Purê de frutas: caseiro ou industrializado

Insumos · atualizado em 2026-08-17

O purê caseiro — fruta madura batida, porcionada e congelada — vence em custo e frescor; o industrializado vence em padronização anual e fruta fora de safra. A resposta madura não é escolher um lado: é o híbrido por fruta e por estação, com uma regra técnica acima de todas: purê sempre 100% fruta na ficha, doçura controlada pelo xarope da casa.

O caseiro: processo e conta

Processo (10 minutos por lote): fruta madura → bater → coar quando a textura pedir (maracujá com ou sem sementes é decisão de ficha) → porcionar em 40–50 ml (formas grandes de gelo ou sacos marcados) → congelar.
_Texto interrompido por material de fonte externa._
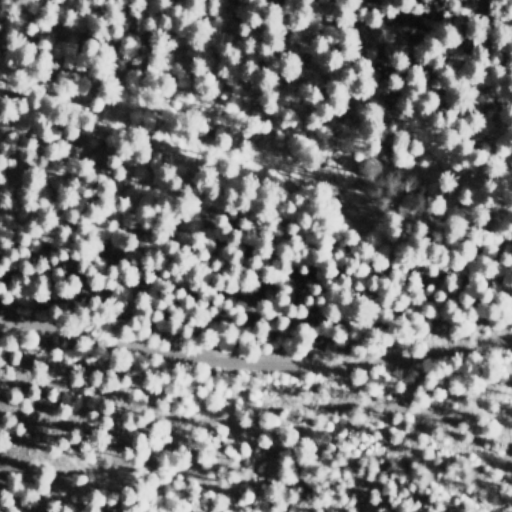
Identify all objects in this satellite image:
road: (255, 389)
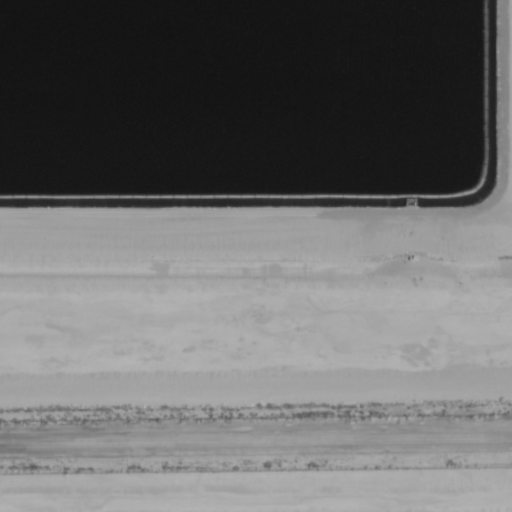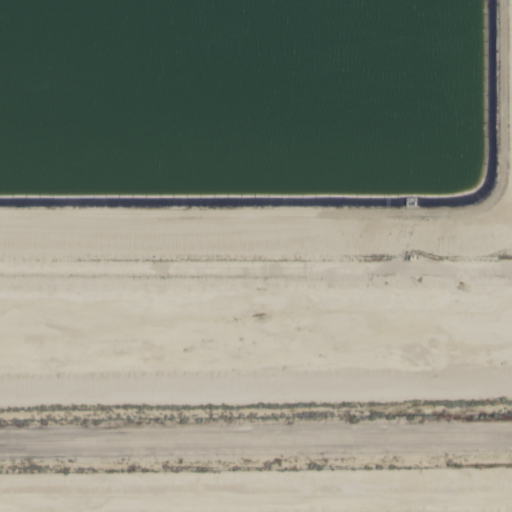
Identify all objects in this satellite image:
wastewater plant: (255, 201)
road: (256, 444)
wastewater plant: (263, 488)
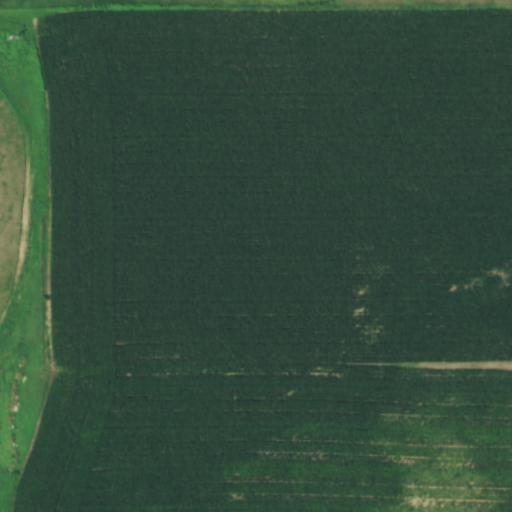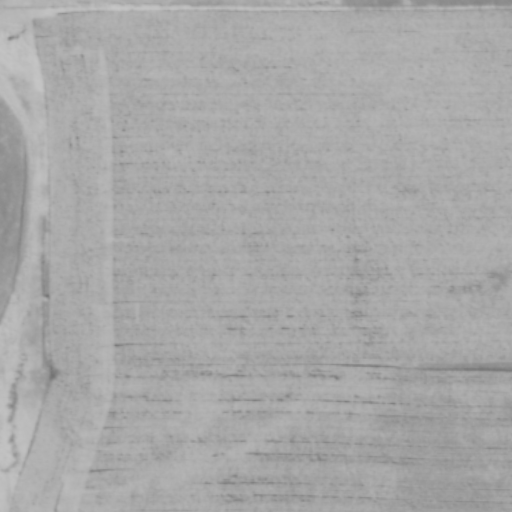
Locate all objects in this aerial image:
road: (38, 213)
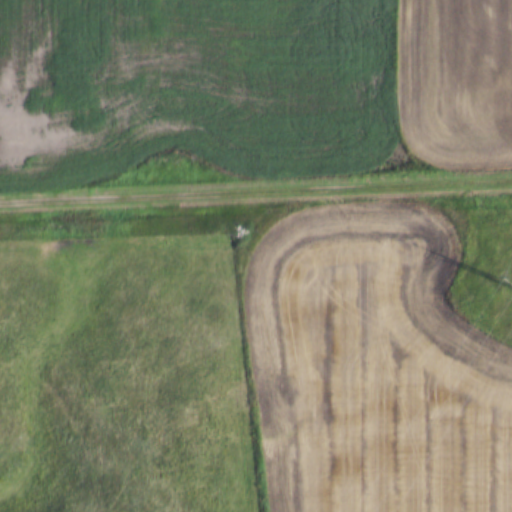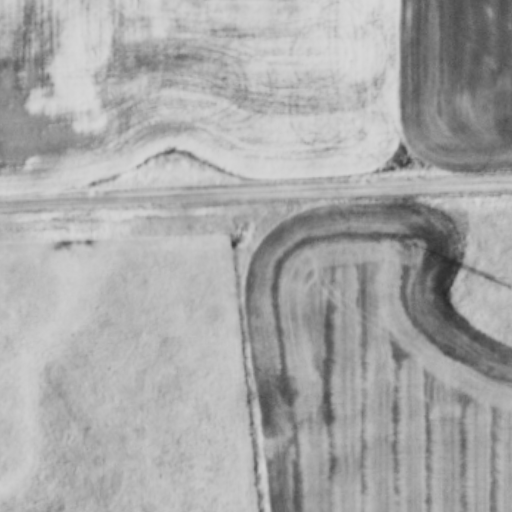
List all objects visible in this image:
road: (255, 187)
power tower: (505, 280)
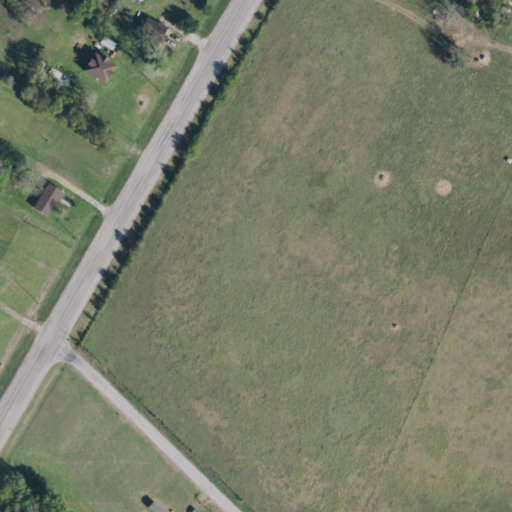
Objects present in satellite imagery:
road: (416, 12)
road: (203, 40)
building: (101, 66)
road: (85, 131)
road: (88, 195)
building: (48, 198)
road: (128, 218)
road: (127, 396)
road: (4, 418)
Validade de 2–3 meses — e a matéria-prima ideal é a fruta que ia vencer, o que derruba o custo marginal para perto de zero.

Custo por kg de purê
Caseiro (morango na safra, R$ 8–12/kg) R$ 10–16
Polpa nacional food service R$ 15–30
Purê premium importado R$ 45–80

A porção congelada fixa resolve o calcanhar do caseiro: padronização. Um cubo de 45 ml é a mesma dose toda noite — a ficha técnica agradece e o drink de fruta não desanda por excesso ou falta de polpa.

O industrializado: dois mundos distintos

Polpa nacional food service (congelada, saquinhos): barata e onipresente, com qualidade que varia brutalmente entre marcas — o teste cego marca a marca decide . Purê premium importado: caro, impecavelmente consistente e a única porta para sabores fora do alcance local. O ponto de leitura obrigatória nos dois: o rótulo. Polpa "adoçada" carrega açúcar embutido que desequilibra a ficha — a doçura do drink deve morar no xarope (variável que você controla), nunca escondida no purê.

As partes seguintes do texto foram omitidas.